■ **Records provided**:
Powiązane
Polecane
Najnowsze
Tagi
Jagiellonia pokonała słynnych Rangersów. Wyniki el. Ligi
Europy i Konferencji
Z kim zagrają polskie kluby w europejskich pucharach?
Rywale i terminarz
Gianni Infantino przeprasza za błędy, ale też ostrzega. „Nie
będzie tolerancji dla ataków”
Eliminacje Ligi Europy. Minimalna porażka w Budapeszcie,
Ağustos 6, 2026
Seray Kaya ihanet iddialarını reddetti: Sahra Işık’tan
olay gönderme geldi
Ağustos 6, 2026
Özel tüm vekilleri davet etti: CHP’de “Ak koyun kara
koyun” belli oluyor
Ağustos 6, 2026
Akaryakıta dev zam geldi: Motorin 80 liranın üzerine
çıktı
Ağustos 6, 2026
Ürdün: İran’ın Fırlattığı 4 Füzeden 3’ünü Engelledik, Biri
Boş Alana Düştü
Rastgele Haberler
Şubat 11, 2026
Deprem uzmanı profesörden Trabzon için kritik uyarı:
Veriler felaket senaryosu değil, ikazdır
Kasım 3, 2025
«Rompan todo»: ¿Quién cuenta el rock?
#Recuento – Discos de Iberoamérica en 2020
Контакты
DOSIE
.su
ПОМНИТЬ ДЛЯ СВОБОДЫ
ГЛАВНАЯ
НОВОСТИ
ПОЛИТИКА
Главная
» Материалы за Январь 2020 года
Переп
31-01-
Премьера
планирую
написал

■ **Task prompt**: Repeat the data. Keep every word the same.

■ **Answer for this exercise**:
Powiązane
Polecane
Najnowsze
Tagi
Jagiellonia pokonała słynnych Rangersów. Wyniki el. Ligi
Europy i Konferencji
Z kim zagrają polskie kluby w europejskich pucharach?
Rywale i terminarz
Gianni Infantino przeprasza za błędy, ale też ostrzega. „Nie
będzie tolerancji dla ataków”
Eliminacje Ligi Europy. Minimalna porażka w Budapeszcie,
Ağustos 6, 2026
Seray Kaya ihanet iddialarını reddetti: Sahra Işık’tan
olay gönderme geldi
Ağustos 6, 2026
Özel tüm vekilleri davet etti: CHP’de “Ak koyun kara
koyun” belli oluyor
Ağustos 6, 2026
Akaryakıta dev zam geldi: Motorin 80 liranın üzerine
çıktı
Ağustos 6, 2026
Ürdün: İran’ın Fırlattığı 4 Füzeden 3’ünü Engelledik, Biri
Boş Alana Düştü
Rastgele Haberler
Şubat 11, 2026
Deprem uzmanı profesörden Trabzon için kritik uyarı:
Veriler felaket senaryosu değil, ikazdır
Kasım 3, 2025
«Rompan todo»: ¿Quién cuenta el rock?
#Recuento – Discos de Iberoamérica en 2020
Контакты
DOSIE
.su
ПОМНИТЬ ДЛЯ СВОБОДЫ
ГЛАВНАЯ
НОВОСТИ
ПОЛИТИКА
Главная
» Материалы за Январь 2020 года
Переп
31-01-
Премьера
планирую
написал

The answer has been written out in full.